Inserts and bad performance

Started by Godfrin, Philippe Eover 4 years ago15 messagesgeneral

Philippe.Godfrin@nov.com

over 4 years ago

Greetings
I am inserting a large number of rows, 5,10, 15 million. The python code commits every 5000 inserts. The table has partitioned children.

At first, when there were a low number of rows inserted, the inserts would run at a good clip - 30 - 50K inserts per second. Now, after inserting oh say 1.5 Billion rows, the insert rate has dropped to around 5000 inserts per second. I dropped the unique index , rebuilt the other indexes and no change. The instance is 16 vcpu and 64GB ram.

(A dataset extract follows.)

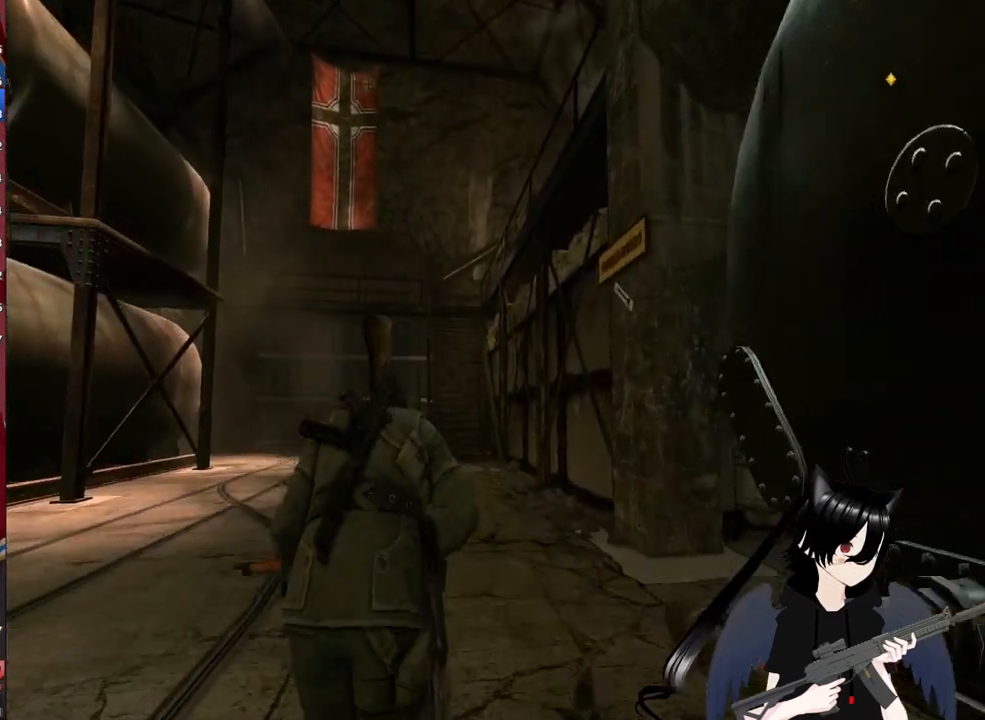
{"keys": ["shift", "w"], "mouse": [], "mouse_move": "still", "events": []}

I'm perplexed, I can't see to find any reason for the slow down...
Thanks,
pg

Phil Godfrin | Database Administration
NOV
NOV US | Engineering Data
9720 Beechnut St | Houston, Texas 77036
M 281.825.2311
E Philippe.Godfrin@nov.com<mailto:Philippe.Godfrin@nov.com>

Kenneth Marshall

ktm@rice.edu

over 4 years ago

In reply to: Godfrin, Philippe E (#1)

Re: Inserts and bad performance

On Wed, Nov 24, 2021 at 07:15:31PM +0000, Godfrin, Philippe E wrote:

Greetings
I am inserting a large number of rows, 5,10, 15 million. The python code commits every 5000 inserts. The table has partitioned children.

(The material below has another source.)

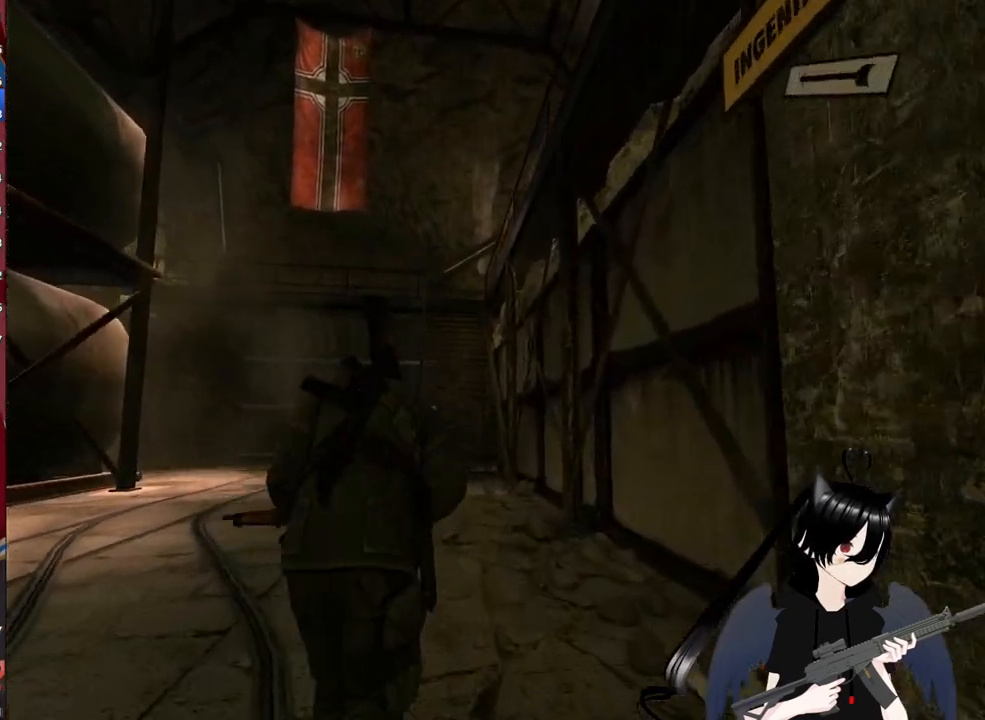
{"keys": ["r", "shift", "w"], "mouse": [], "mouse_move": "still", "events": [[400, "r", "down"]]}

At first, when there were a low number of rows inserted, the inserts would run at a good clip - 30 - 50K inserts per second. Now, after inserting oh say 1.5 Billion rows, the insert rate has dropped to around 5000 inserts per second. I dropped the unique index , rebuilt the other indexes and no change. The instance is 16 vcpu and 64GB ram.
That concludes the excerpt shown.